What you need to do:
In the data below, find the lines containing "index" and say how many there are, nothing more.

(Dataset excerpts)
>>

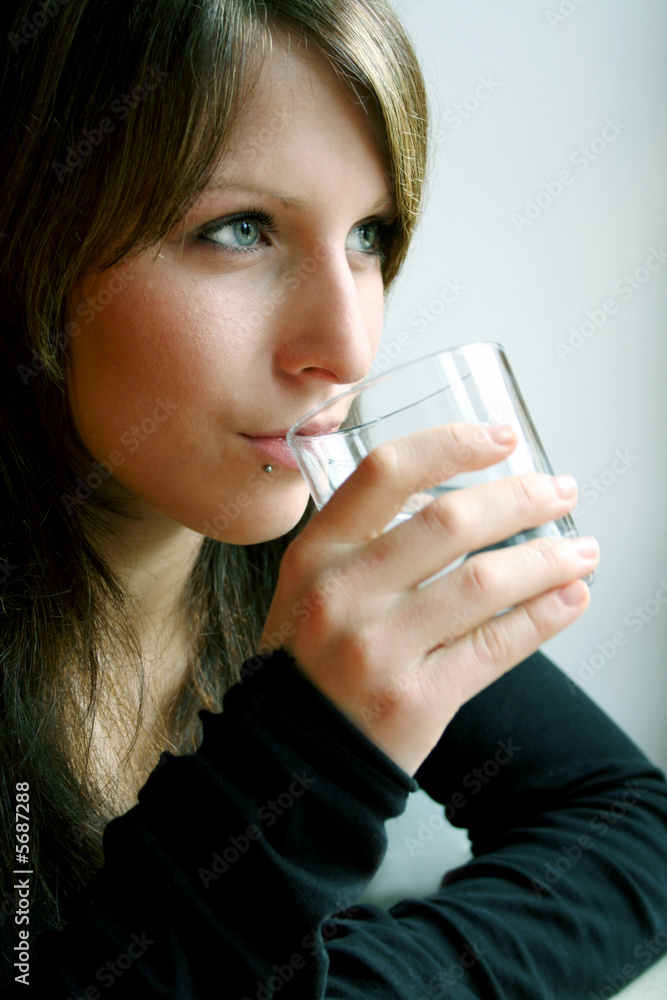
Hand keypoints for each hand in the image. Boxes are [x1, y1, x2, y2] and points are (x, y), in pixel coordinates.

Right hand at [260, 423, 598, 775]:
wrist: (297, 750)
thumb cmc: (314, 656)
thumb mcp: (314, 584)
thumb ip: (370, 537)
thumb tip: (468, 500)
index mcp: (318, 552)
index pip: (386, 472)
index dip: (452, 444)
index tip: (503, 437)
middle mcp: (344, 592)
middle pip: (449, 522)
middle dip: (521, 499)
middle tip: (559, 492)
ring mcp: (378, 648)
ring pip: (483, 582)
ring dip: (547, 558)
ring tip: (582, 550)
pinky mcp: (415, 699)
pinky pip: (496, 645)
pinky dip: (544, 616)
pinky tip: (570, 598)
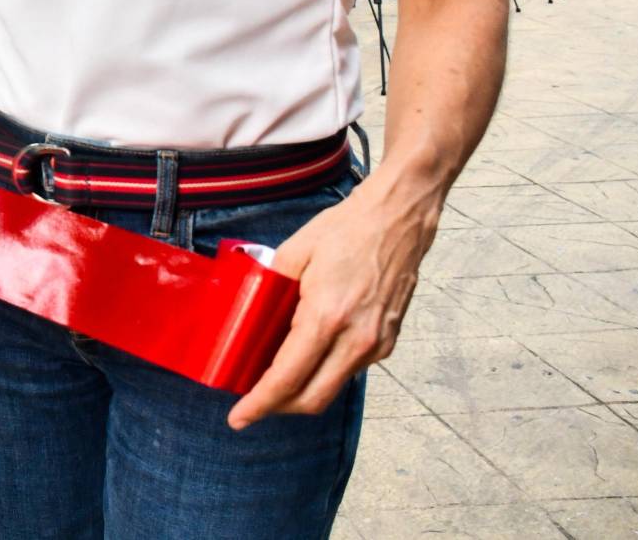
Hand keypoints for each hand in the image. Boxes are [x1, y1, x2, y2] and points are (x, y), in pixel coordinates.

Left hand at [227, 176, 440, 429]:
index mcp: (326, 317)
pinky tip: (306, 355)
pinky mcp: (388, 340)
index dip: (260, 404)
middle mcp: (356, 339)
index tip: (239, 417)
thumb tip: (248, 312)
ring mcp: (377, 343)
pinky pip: (350, 369)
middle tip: (252, 402)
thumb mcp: (294, 252)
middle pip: (312, 399)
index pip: (287, 379)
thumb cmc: (346, 230)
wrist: (398, 218)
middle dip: (278, 408)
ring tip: (274, 377)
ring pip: (332, 387)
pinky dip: (324, 372)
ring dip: (302, 391)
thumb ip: (269, 288)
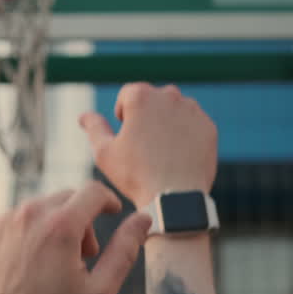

<<

Answer for the task:
8